2024-07-11 –, For Loop (3.2)
Large Language Models (LLMs) have become ubiquitous in several areas. But so far, the Julia ecosystem has lacked an efficient way to train these models, hindering the adoption of Julia by ML practitioners and users. In this talk we demonstrate parallel training of LLMs using Dagger.jl and Flux.jl. We discuss the various components required to write an efficient parallel training routine. Further, we present the scaling performance achievable with this method, and discuss the future developments.
Training large neural networks has been a hard challenge in the Julia ecosystem. It requires the infrastructure to scale training to many GPUs simultaneously. In this talk we demonstrate several pieces required to train LLMs such as Llama2 in Julia. Using Dagger.jl, we demonstrate scaling to multiple GPUs during the training of a Flux.jl model.
This approach has several applications; since the underlying implementation is agnostic of the model being trained, it can thus be reused to parallelize training across a wide variety of models to solve current and emerging problems faster than before.

+---+

= List of tasks =
a – In the talk description, which model is named as an example of an LLM to train in Julia?
b – In the talk description, rewrite the passage starting with "2024-07-11 –, For" and going on through "the future developments.", swapping "parallel training" for "distributed training".
c – List every abbreviation used in the talk description.
The items are separate material and not part of the talk description.

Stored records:

+---+

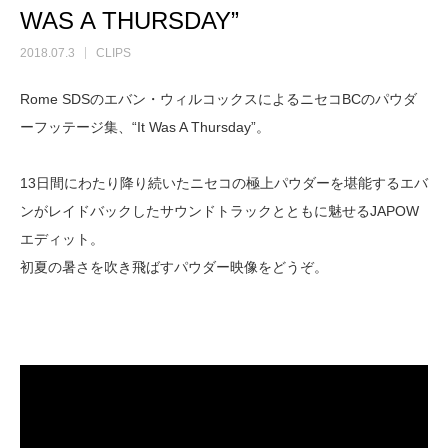
WAS A THURSDAY”
2018.07.3
CLIPS
Rome SDSのエバン・ウィルコックスによるニセコBCのパウダ
ーフッテージ集、“It Was A Thursday”。
13日間にわたり降り続いたニセコの極上パウダーを堪能するエバ
ンがレイドバックしたサウンドトラックとともに魅せるJAPOW
エディット。
初夏の暑さを吹き飛ばすパウダー映像をどうぞ。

+---+

= Written answers =
a – Llama2

b –
2024-07-11 –, For Loop (3.2)
Large Language Models (LLMs) have become ubiquitous in several areas. But so far, the Julia ecosystem has lacked an efficient way to train these models, hindering the adoption of Julia by ML practitioners and users. In this talk we demonstrate distributed training of LLMs using Dagger.jl and Flux.jl. We discuss the various components required to write an efficient distributed training routine. Further, we present the scaling performance achievable with this method, and discuss the future developments.

c – LLMs, ML, GPUs